On dit souvent que l’évaluation s’apparente plus à l’art qu’à la science. Ainsi, l’évaluation d’une pratique professionnelle n’est pas une science exacte et il n’existe pas de formules applicables à tous les types de pratiques professionnelles. L’approche à adopter et les méthodes d’évaluation appropriées varient selon chaque situation. L’évaluation est avant tout une question de jugement et de point de vue.

En général, comme la valeur des pratiques professionnelles se retrouve souvent sous forme d’actifs intangibles (ex : capital humain, liste de clients, etc.) ces éléments, qui font partie de la valeur de la pratique professionnelle, tendent à disparaître sous la prémisse de la valeur de liquidation. Ainsi, l’approche pour évaluer les pratiques professionnelles devrait plutôt se baser sur la continuité d’exploitation (qui inclut, entre autres, la méthode basée sur la capitalisation des bénéfices nets) par opposition à la méthode de la liquidation.

D’autres méthodes d’évaluation sont aussi couramment utilisées. Il s’agit de méthodes basées sur le marché ou de règles de pouce. Ces règles de pouce sont issues de transactions survenues dans l’industrie.
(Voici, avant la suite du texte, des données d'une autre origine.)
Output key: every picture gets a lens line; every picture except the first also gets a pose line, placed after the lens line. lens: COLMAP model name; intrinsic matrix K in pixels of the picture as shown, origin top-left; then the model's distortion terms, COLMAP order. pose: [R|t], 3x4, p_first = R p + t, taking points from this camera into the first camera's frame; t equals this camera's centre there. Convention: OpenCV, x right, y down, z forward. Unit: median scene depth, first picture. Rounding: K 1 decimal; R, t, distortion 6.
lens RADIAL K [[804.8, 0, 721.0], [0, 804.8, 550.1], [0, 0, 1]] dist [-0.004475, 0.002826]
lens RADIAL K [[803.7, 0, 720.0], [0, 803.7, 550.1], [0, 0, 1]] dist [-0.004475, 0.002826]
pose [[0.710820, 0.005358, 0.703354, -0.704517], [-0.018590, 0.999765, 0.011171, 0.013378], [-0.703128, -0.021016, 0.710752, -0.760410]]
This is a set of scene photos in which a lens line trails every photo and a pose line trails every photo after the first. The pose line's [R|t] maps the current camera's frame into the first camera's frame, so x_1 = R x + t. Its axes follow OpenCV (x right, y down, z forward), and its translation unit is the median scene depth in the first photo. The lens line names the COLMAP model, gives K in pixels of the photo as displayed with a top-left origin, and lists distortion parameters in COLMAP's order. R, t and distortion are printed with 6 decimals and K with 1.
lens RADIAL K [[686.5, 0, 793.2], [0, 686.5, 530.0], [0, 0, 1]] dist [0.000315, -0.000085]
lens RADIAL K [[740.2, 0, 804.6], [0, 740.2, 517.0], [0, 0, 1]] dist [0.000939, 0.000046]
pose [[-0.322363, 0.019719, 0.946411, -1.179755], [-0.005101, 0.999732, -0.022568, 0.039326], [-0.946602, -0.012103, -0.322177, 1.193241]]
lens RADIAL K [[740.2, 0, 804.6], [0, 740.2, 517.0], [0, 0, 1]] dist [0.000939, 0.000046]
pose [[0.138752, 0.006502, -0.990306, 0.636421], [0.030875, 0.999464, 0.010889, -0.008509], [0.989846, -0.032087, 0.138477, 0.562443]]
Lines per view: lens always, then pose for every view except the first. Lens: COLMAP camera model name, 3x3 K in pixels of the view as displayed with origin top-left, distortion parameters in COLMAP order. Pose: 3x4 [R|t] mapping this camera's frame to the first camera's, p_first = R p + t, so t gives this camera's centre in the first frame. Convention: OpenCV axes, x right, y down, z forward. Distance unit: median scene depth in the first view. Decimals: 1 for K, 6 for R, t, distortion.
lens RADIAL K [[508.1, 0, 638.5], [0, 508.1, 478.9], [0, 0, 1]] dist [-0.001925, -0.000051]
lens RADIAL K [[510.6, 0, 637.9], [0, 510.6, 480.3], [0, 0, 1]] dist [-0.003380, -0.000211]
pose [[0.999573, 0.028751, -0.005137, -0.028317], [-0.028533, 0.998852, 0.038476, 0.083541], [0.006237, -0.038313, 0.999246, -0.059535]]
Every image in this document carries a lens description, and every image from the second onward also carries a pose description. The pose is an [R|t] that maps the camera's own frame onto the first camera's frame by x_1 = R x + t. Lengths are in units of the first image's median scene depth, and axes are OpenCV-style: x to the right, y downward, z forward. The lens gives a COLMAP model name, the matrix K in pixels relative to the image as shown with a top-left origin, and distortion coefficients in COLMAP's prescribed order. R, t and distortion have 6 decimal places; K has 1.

Cependant, ces règles de pouce ne fournissent qu’une approximation de la valeur et ne devraient pas être utilisées comme seule méthode d’évaluation puisque souvent la valeur estimée avec ces règles a tendance à être plus élevée qu’elle ne devrait l’être. Par exemple, une règle de pouce commune pour les firmes comptables est que la valeur de la pratique équivaut à environ une année de revenus. Cependant, lorsque nous analysons les transactions plus en profondeur, il n’est pas rare de constater que cette « année de revenus » est payée au vendeur sur une certaine période de temps et est souvent sans intérêt. De plus, le calcul est souvent basé seulement sur les revenus des clients qui ont été retenus suite à la vente. Dans ces cas, la valeur au comptant équivalente est considérablement moindre que la règle de pouce.

Conclusion

Ces quelques notions de base vous permettront de travailler activement avec votre conseiller financier dans les étapes d’incorporation de votre pratique professionnelle. Il faut toujours garder à l’esprit que cette dernière doit être évaluée en tenant compte de ses particularités, en exerçant un jugement professionnel et en s’appuyant sur le gros bon sens.